Artificial intelligence is reshaping how work gets done, but its adoption is not evenly distributed across the workforce. New research from Lean In highlights a growing gender gap in how employees use AI tools, raising concerns about long-term impacts on career advancement and workplace equity.
The findings show that men are more likely than women to integrate AI into their daily workflows. Around 33% of men report using AI tools daily or constantly at work, compared to 27% of women. Men are also slightly more likely to have used AI at all, with 78% reporting some usage versus 73% of women.
Beyond usage, attitudes toward AI differ significantly. Men are more likely to express positive and energized views about AI adoption, while women report higher levels of caution and concern. Women are 20% more likely to feel threatened by AI and significantly more likely to worry about how their use of such tools might be perceived by colleagues.
These perceptions may influence adoption behavior. Women are more likely to question the accuracy of AI outputs and to express ethical concerns about its use. While these considerations reflect a more cautious and critical approach, they may also slow adoption in environments where rapid experimentation is rewarded.

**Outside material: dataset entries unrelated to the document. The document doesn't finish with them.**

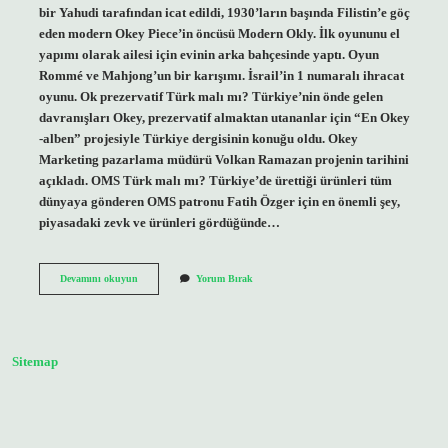
bir Yahudi tarafından icat edildi, 1930’ların başında Filistin’e göç
eden modern Okey Piece’in öncüsü Modern Okly. İlk oyununu el
yapımı olarak ailesi için evinin arka bahçesinde yaptı. Oyun
Rommé ve Mahjong’un bir karışımı. İsrail’in 1 numaralı ihracat
oyunu. Ok prezervatif Türk malı mı? Türkiye’nin önde gelen
davranışları Okey, prezervatif almaktan utananlar için “En Okey
-alben” projesiyle Türkiye dergisinin konuğu oldu. Okey
Marketing pazarlama müdürü Volkan Ramazan projenin tarihini
açıkladı. OMS Türk malı mı? Türkiye’de ürettiği ürünleri tüm
dünyaya gönderen OMS patronu Fatih Özger için en önemli şey,
piyasadaki zevk ve ürünleri gördüğünde…
Ok
Devamını okuyun
Yorum Bırak
Türk
Malı
Mı
Sitemap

Structural Barriers and Career Implications
The research also points to structural differences in how AI adoption is supported and recognized within organizations. Among employees who use AI at work, men are more likely to receive positive feedback for doing so. Approximately 23% of men report being praised for AI use, compared to 18% of women.
Managerial support also differs. Men are more likely to be encouraged to use AI tools, with 37% reporting such support versus 30% of women. This gap in encouragement can influence both skill development and confidence, potentially reinforcing disparities over time.
Concerns about job security further shape adoption patterns. Women are nearly twice as likely as men to believe that AI-driven layoffs will disproportionately affect female employees. This perception may contribute to hesitancy in adopting tools that are seen as both beneficial and potentially disruptive.
The implications extend beyond short-term productivity gains. As AI becomes more embedded in workflows, familiarity with these tools is increasingly tied to performance, efficiency, and career progression. Lower adoption rates today could translate into reduced access to opportunities in the future.
The findings suggest that organizations may need to take a more proactive role in ensuring equitable access to AI tools, training, and support. Without intervention, early differences in adoption could widen into more significant gaps in skills, recognition, and advancement across the workforce.